Wednesday 6 January 2016

A Jolly Knitted Outfit for Skating

2016 already.  Here's a suitably wintry outfit - though not for this winter, so far.  It was the wettest December on record and there have been floods all across the north of England and in Scotland.  We haven't been much affected here, but just over the hill in Calderdale, there has been serious flooding all along the valley, with homes and businesses devastated in Todmorden, Hebden Bridge, Mytholmroyd, Sowerby Bridge, Elland, Brighouse, Mirfield...   And it's still raining.

Back in 1936, they were expecting a winter cold enough for skating.  The illustration is from Home Notes, a weekly magazine.  The captions reads: "If you're a skating "fan", you'll love this jolly knitted outfit to wear when you go on the ice."  The jumper, skirt, gloves and beret are all in 4-ply (fingering) wool - a lot of work, especially for the skirt, which is below knee length and fuller than ordinary day-wear skirts were then.  

Elsewhere in the magazine there is an article encouraging readers to "Try skating this winter" - either at an indoor rink or on open ice.  I doubt if there's much skating in open ice in this country now, if any, and I don't know how many permanent ice-skating rinks there are - but I'm pretty confident that no-one knits themselves a special outfit for skating these days.

But I think in the 1930s, there wasn't so much overlap between sports wear and everyday wear as there is now - women then dressed much more smartly as a rule.  You couldn't just find some casual clothes in your wardrobe to go skating in - ordinary skirts would be far too narrow, for one thing.  The cover of the magazine shows what the skater might wear for every day - the magazine gives the knitting pattern for the puffed-sleeve jumper:

I have seen other 1930s knitting patterns for skating outfits too.  The first is in the same colour scheme of brown, red and white as the Home Notes outfit, if you choose the colours suggested in the pattern:

The other was published a few years later, and the skirt is much shorter.  The pattern gives instructions for jumper, skirt, knickers, hat, gloves and socks.

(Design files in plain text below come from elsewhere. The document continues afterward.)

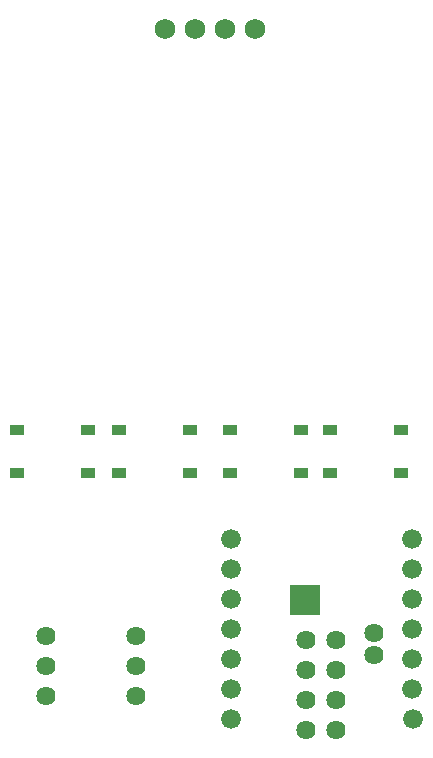
<source format=gts>
G04 Layer: TopSolderMaskLayer*
G04 EasyEDA v6.5.51, 2025-12-08 14:24:17*
G04 98b1bcbd0d5e4b16acd7f0c7b3cc8b20,5c2208001c9440858be6b933671931b3,10*
G04 Gerber Generator version 0.2*
G04 Scale: 100 percent, Rotated: No, Reflected: No *
G04 Dimensions in millimeters *
G04 leading zeros omitted , absolute positions ,4 integer and 5 decimal *
%FSLAX45Y45*%
%MOMM*%

%AMMACRO1*4,1,8,-1.2711,-1.301,-1.301,-1.2711,-1.301,1.2711,-1.2711,1.301,1.2711,1.301,1.301,1.2711,1.301,-1.2711,1.2711,-1.301,-1.2711,-1.301,0*%
%AMMACRO2*4,1,8,-0.5211,-0.4258,-0.5508,-0.396,-0.5508,0.3961,-0.5211,0.4258,0.521,0.4258,0.5508,0.3961,0.5508,-0.396,0.521,-0.4258,-0.5211,-0.4258,0*%
%ADD10C,1.2016*%
%ADD11C,1.6256*%
%ADD12C,1.6764*%
%ADD13C,1.6770*%
%ADD14MACRO1*%
%ADD15C,0.0144*%
%ADD16C,1.7500*%
%ADD17MACRO2*%

%LPD*%
D10*
G01*
X3352393Y1983587D03*
G01*
X3606393Y1983587D03*
G01*
X3606393Y1729587D03*
G01*
X3352393Y1729587D03*
G01*
X3610889Y1475587D03*
G01*
X3356889Y1475587D03*
G01*
X3356889Y1221587D03*
G01*
X3610889Y1221587D03*
D11*
G01*
X3346399Y2323795D03*
G01*
X3352393Y1983587D03*
G01*
X3606393Y1983587D03*
G01*
X3606393Y1729587D03*
G01*
X3352393Y1729587D03*
G01*
X3356889Y1475587D03*
G01*
X3610889Y1475587D03*
G01*
X3356889Y1221587D03*
G01*
X3610889Y1221587D03*
G01*
X3928694Y2046833D03*
G01*
X3928694Y1858035D03*
D12*
G01*
X2716402Y2837789D03*
G01*
X2716402Y2583789D03*
G01*
X2716402Y2329789D03*
G01*
X2716402Y2075789D03*
G01*
X2716402Y1821789D03*
G01*
X2716402Y1567789D03*
G01*
X2716402Y1313814D03*
G01*
X4256404Y2837789D03*
G01*
X4256404Y2583789D03*
G01*
X4256404Y2329789D03*
D13*
G01*
X4256404Y2075789D03*
G01*
X4256404Y1821789D03*
G01*
X4256404Y1567789D03*
G01*
X4258614Y1313814D03*
D14*
G01*
X3346400Y2323799D03*
D16*
G01*
X2159000Y7162800D03*
G01*
X2413000Y7162800D03*
G01*
X2667000Y7162800D03*
G01*
X2921000Y7162800D03*
D17*
G01*
X1770100Y3766395D03*
G01*
X2370099Y3766395D03*
G01*
X1770100Y3396404D03*
G01*
X2370099Y3396404D03*
G01*
X3560800Y3766395D03*
G01*
X4160799Y3766395D03*
G01*
X3560800Y3396404D03*
G01*
X4160799Y3396404D03*
G01*
X906500Y3766395D03*
G01*
X1506499Y3766395D03*
G01*
X906500Y3396404D03*
G01*
X1506499Y3396404D03*
G01*
X2709900Y3766395D03*
G01*
X3309899Y3766395D03*
G01*
X2709900Y3396404D03*
G01*
X3309899Y3396404D03*
D11*
G01*
X1155700Y1511300D03*
G01*
X1155700Y1765300D03*
G01*
X1155700Y2019300D03*
G01*
X1917700Y1511300D03*
G01*
X1917700Y1765300D03*
G01*
X1917700Y2019300D03*
M02*

</source>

It looks much plainer at first sight than the other two, but in fact the hat brim, the sock tops and the gauntlets of the gloves are all in garter stitch stripes, of Mermaid (turquoise?), Rusty (rust-red, I assume), and Mustard, with the rest of the socks, hat and gloves, and I guess also the jumper and skirt, knitted in the Mermaid colour.  So it would have been a colourful outfit. - the illustration doesn't do it justice.

And one of my very favourite Jester patterns, from the late 1940s/early 1950s is a winter sports outfit of a sweater with matching mittens and hat, shown with a pair of ice-skates.

So for anyone who wants to knit a skating outfit, there is quite a range to choose from.    Personally, I'd choose the Jester pattern, but forget about the skating.  



  1. These are wonderful outfits, though I can't imagine how long it would take to knit that first skirt. The Jester pattern is gorgeous.

    1. Yes, it is gorgeous. We have the original pattern in the Knitting & Crochet Guild collection, but Susan Crawford also updated the design in her "A Stitch in Time" book. (Vol 2, I think.)